4
Vote

File Corruption?

description

When I open a file and save it (with or without editing it), XML Notepad adds three characters to the beginning of the file: hex EF,BB,BF.
 
This doesn't make XML parsers happy.
 
Version is 2.5.2798.17141. I did a repair just to make sure. Does the same thing on two machines.
 
What's going on?

comments

fraka113 wrote Mar 21, 2008 at 3:41 PM

There is a reason why they are there.....
Snipped from http://en.wikipedia.org/wiki/Utf8#UTF-8_derivations
"Windows
Although not part of the standard, many Windows programs (including Windows Notepad) use the byte sequence EF BB BF at the beginning of a file to indicate that the file is encoded using UTF-8. This is the Byte Order Mark U+FEFF encoded in UTF-8, which appears as the ISO-8859-1 characters "" in most text editors and web browsers not prepared to handle UTF-8."

clovett wrote Sep 26, 2008 at 9:39 AM

Actually, the UTF-8 byte order mark is part of the XML standard. See http://www.w3.org/TR/2006/REC-xml-20060816/ and in particular the following paragraph: "Entities encoded in UTF-16 MUST and entities encoded in UTF-8 MAY begin with the Byte Order Mark described by Annex H of [ISO/IEC 10646:2000], section 2.4 of [Unicode], and section 2.7 of [Unicode3] (the ZERO WIDTH NO-BREAK SPACE character, #xFEFF). This is an encoding signature, not part of either the markup or the character data of the XML document. XML processors MUST be able to use this character to differentiate between UTF-8 and UTF-16 encoded documents.". So any other XML parser that doesn't handle this is non-standard.

AFranklin wrote Oct 13, 2008 at 8:29 PM

While byte order mark may be legal for UTF-8, it doesn't seem to be compatible with web services developed with .NET 2.0. Maybe the problem is with the built-in parser in .NET web services, but it just seems odd you absolutely cannot submit UTF-8 data edited with Microsoft XML Notepad to a Microsoft .NET web service. Inserting the byte order mark invariably causes the web service to return, "Server was unable to process request. ---> Data at the root level is invalid. Line 1, position 1."

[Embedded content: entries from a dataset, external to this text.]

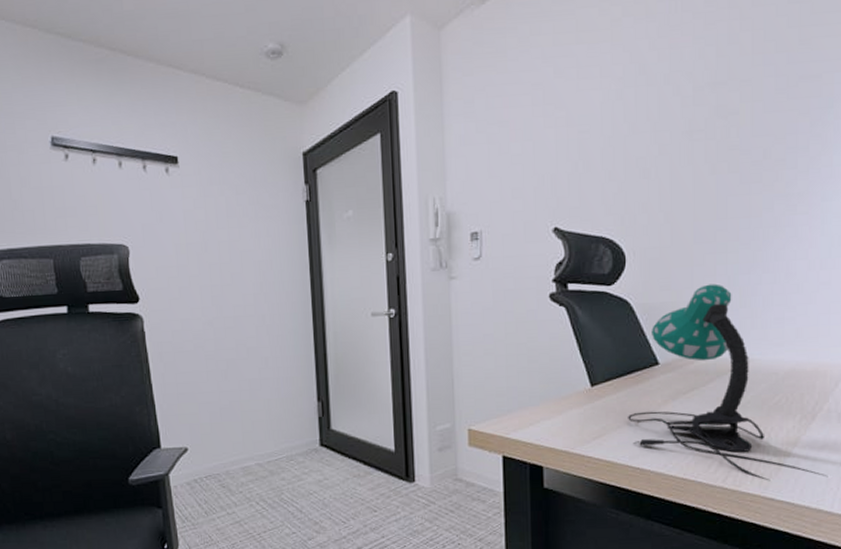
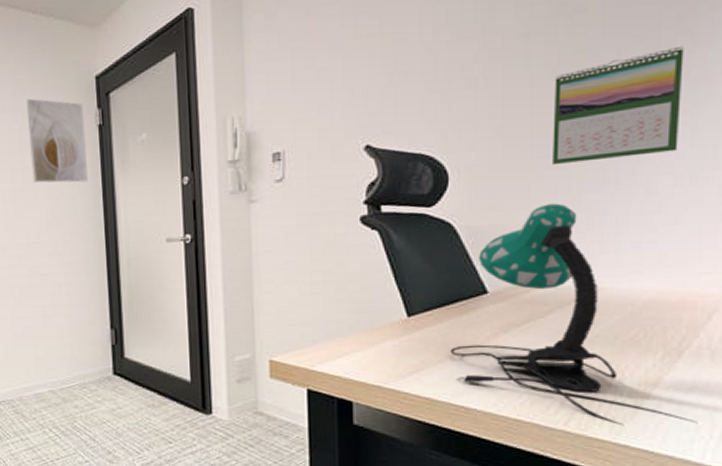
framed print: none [233,172,295,257] -> present [26,98,88,183]
calendar: none [712,148,815,250] -> present [553,45,684,166]

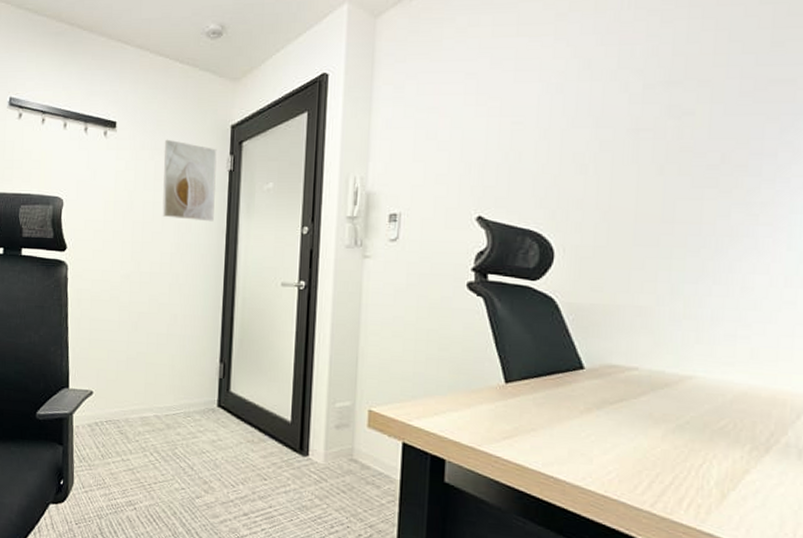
desk lamp: present [450,203,698,426] -> none [544,290,782,521]
calendar: present [553,45,684,166] -> none [654,156,785,255]

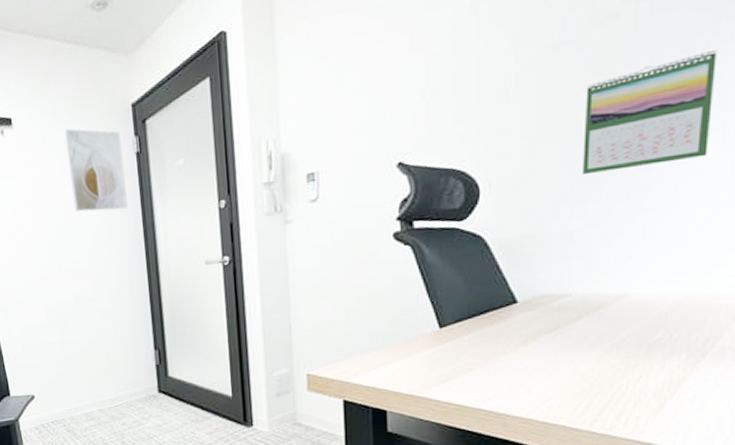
calendar: none [654,156,785,255] -> present [583,49,717,176]

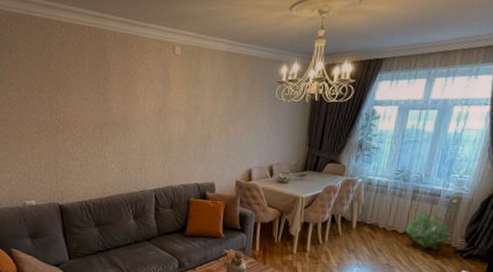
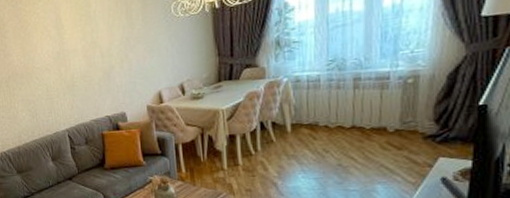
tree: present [404,212,451,249] -> none [350,99,412,141]

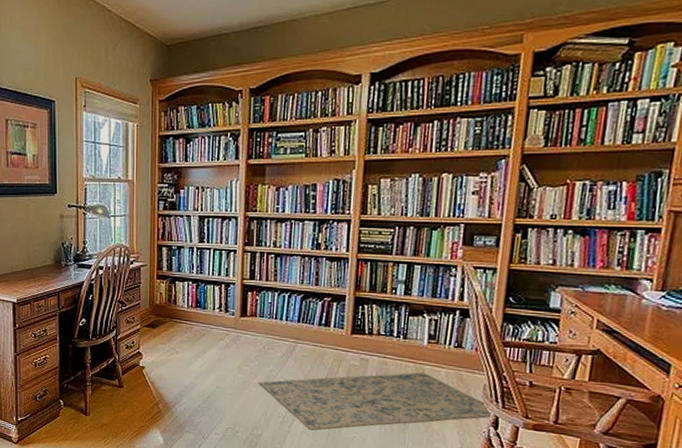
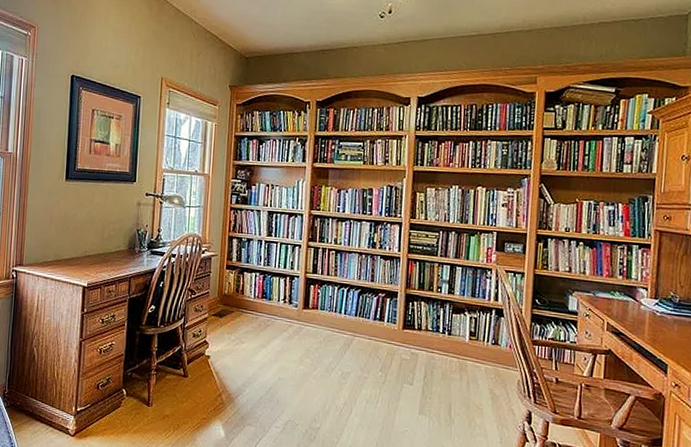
rug: present [258,372,494,430] -> none [318,367,527,424]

RandyJean wrote May 19, 2009 at 6:53 PM

I have had the error from .Net 2.0 web services, too. I found I can scrub the characters in the old DOS editor. Hasn't been a big problem as it only comes up in testing, not production, but still an annoyance.

clovett wrote Wed at 10:41 PM

Do not delete the UTF-8 byte order mark. You can cause data corruption doing that.